* [BRIEF]:
Pull every line with "happened" from the entries below.

[Saved data entries]
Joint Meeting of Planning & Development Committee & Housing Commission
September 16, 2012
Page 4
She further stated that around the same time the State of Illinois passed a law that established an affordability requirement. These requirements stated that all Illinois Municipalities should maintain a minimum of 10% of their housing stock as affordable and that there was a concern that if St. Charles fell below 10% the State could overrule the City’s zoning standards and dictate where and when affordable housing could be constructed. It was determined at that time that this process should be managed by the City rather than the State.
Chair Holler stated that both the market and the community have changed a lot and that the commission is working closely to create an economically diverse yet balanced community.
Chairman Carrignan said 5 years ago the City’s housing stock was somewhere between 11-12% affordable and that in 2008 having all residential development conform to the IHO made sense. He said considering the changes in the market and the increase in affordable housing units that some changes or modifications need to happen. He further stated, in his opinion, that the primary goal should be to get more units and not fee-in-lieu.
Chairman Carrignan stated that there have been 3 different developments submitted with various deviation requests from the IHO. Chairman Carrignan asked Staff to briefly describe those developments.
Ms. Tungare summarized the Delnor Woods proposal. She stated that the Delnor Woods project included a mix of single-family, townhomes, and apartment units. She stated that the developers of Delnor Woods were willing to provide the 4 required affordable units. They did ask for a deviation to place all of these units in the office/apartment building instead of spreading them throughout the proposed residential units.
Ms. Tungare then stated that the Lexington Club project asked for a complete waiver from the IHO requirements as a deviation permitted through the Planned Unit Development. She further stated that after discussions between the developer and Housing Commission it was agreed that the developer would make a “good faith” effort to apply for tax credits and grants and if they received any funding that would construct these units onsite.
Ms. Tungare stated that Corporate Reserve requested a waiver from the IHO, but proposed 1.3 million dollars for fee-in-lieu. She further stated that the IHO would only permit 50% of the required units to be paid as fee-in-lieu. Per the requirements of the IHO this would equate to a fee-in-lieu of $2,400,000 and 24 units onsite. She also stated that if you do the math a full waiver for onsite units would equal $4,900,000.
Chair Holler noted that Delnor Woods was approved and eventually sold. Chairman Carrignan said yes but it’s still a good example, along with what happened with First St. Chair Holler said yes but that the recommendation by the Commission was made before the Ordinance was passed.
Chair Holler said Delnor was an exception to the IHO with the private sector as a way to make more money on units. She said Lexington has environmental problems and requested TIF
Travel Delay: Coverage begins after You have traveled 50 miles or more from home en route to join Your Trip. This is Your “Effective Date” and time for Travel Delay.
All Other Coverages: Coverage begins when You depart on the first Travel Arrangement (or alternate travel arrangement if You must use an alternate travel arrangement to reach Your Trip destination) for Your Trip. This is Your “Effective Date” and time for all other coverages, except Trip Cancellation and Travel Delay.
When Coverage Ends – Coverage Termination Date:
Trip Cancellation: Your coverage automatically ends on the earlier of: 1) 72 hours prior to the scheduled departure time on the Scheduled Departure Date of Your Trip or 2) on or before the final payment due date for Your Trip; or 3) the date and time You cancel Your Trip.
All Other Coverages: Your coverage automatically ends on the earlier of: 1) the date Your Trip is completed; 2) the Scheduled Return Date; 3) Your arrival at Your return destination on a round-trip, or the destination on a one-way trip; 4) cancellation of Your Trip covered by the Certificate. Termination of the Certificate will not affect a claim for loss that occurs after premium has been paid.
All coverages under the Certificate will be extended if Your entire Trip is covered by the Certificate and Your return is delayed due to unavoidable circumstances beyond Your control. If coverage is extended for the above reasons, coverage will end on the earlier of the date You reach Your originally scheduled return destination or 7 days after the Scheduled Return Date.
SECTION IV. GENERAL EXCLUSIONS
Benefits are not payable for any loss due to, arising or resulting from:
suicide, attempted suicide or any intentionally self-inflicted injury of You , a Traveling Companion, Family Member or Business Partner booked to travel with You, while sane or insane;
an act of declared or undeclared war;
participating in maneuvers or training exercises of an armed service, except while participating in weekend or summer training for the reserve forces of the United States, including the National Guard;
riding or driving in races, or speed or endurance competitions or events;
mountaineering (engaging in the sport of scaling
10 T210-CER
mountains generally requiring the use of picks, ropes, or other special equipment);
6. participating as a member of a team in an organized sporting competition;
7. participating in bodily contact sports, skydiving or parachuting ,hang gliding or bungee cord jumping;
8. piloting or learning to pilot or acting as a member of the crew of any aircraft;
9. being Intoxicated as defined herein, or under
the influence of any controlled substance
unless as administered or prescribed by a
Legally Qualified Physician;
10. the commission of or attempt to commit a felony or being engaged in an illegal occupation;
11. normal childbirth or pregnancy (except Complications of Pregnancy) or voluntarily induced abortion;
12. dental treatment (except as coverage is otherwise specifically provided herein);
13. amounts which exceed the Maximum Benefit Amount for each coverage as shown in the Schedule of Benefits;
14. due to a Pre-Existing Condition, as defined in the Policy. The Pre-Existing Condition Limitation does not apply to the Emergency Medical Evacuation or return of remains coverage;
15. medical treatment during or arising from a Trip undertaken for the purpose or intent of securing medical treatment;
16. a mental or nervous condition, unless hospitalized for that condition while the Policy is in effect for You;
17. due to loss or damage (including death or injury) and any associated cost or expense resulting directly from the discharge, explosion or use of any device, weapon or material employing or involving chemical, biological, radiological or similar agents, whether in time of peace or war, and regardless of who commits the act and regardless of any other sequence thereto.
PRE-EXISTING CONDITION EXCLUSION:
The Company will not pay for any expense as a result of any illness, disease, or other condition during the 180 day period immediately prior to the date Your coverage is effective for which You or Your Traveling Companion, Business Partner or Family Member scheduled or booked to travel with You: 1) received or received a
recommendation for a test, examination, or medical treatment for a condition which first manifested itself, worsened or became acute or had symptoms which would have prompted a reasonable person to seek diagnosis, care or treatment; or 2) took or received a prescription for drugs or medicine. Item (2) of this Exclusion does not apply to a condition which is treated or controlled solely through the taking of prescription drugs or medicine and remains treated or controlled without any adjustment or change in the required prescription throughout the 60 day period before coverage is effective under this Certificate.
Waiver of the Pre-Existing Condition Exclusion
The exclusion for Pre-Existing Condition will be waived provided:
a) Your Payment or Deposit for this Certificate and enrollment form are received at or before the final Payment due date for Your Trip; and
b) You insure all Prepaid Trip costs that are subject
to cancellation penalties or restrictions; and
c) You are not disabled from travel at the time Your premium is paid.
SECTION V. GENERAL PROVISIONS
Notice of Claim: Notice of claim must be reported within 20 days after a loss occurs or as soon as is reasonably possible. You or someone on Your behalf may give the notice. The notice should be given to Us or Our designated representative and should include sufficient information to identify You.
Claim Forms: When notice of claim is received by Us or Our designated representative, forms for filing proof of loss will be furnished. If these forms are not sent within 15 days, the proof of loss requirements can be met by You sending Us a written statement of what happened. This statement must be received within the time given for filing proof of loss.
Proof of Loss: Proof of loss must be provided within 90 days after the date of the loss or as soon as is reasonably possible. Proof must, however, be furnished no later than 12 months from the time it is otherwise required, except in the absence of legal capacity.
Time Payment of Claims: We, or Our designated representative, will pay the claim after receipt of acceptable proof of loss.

* [FINISHED TASK]:
Chair Holler noted that Delnor Woods was approved and eventually sold. Chairman Carrignan said yes but it’s still a good example, along with what happened with First St. Chair Holler said yes but that the recommendation by the Commission was made before the Ordinance was passed.
Claim Forms: When notice of claim is received by Us or Our designated representative, forms for filing proof of loss will be furnished. If these forms are not sent within 15 days, the proof of loss requirements can be met by You sending Us a written statement of what happened. This statement must be received within the time given for filing proof of loss.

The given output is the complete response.